Dressed in her sturdy, dark traveling clothes, Enid placed her case on the floor outside Lady Halifax’s bedchamber. With a soft knock, she entered the shadowy room. The new nurse rose from her chair beside the bed and came to her. “Lady Halifax is resting,” she said softly, “but until she’s seen you she refuses to sleep.” With a sympathetic pat on Enid’s shoulder, the nurse left the room, shutting the door behind her.

While Enid waited for her eyes to adjust to the dim light, she breathed in the familiar scents of lavender, cough syrup, old age and pain-wrought courage. Then with a rustle of petticoats, she slipped to the bedside.

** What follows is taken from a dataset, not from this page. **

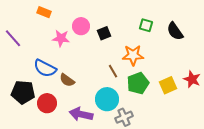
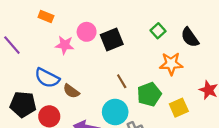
green square: (146, 25) -> (158, 31), turned 32
black square: (104, 33) -> (112, 40), size x1.5
orange star: (133, 55) -> (171, 64), moved
yellow square: (168, 85) -> (179, 108), moved

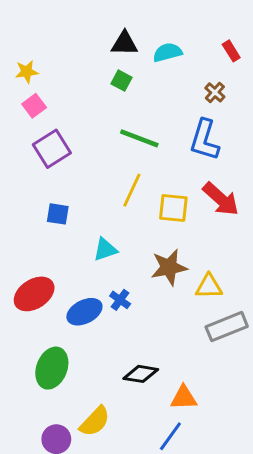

Lady Halifax lay flat on her back, the counterpane pulled up under her chin and held in clawlike fingers. Her dark eyes glittered. “A
husband
, Enid? Why didn’t you tell me?”

Trust Lady Halifax to go right to the heart of the matter.

Enid placed a pillow under Lady Halifax’s bony
shoulders to ease her labored breathing. “A failed marriage is nothing to swank about, and a woman who can’t keep a husband is at best an object of pity.”

“Pity? You?” Lady Halifax laughed until she coughed, then rested until she could finish her thought. “You’ve survived and prospered. Nothing to pity about that.”

Enid straightened the bedside table while she thought about that. She could see that where some women would have given up, she had succeeded. She was an independent person. Of course, she had lost a great deal of the girl she had been, too. She was cynical. Sarcastic. She never allowed herself to indulge in the softer side of her nature, didn’t even know if the softer side still existed.

But of course it did. The proof reclined right before her eyes. Lady Halifax, skinny, sharp-tongued, ill-tempered at the best of times, held a piece of Enid’s heart. In a low tone, Enid said, “My lady, I don’t want to leave you.”

“But you must, dear.” Lady Halifax trailed a trembling finger over Enid’s cheek. “No matter what he has done, this Stephen is your husband.”

During the painful interview in Lady Halifax’s library, Mr. Kinman had told Enid she’d been sent for, and when she demanded to know more, he would say only that her husband was injured. Clearly, he’d imagined she would rush to her husband’s side. Such was, after all, a wife’s duty.

Lady Halifax obviously agreed. “It is proper that you go to your Stephen. He needs your loving care.”

“Love.” Enid invested the word with scorn.

“You must have loved him when you wed.”

“Infatuation, easily cured. Nothing kills love like having to listen to a man whimper that the world treats him badly, nothing that’s happened to him is his fault, it’s all bad luck and the fact that the laird of the MacLeans doesn’t like him.” Without realizing it, Enid slipped into a Scottish brogue. “And he’s a MacLean, by God, and not just any MacLean, but a MacLean of the Isle of Mull.”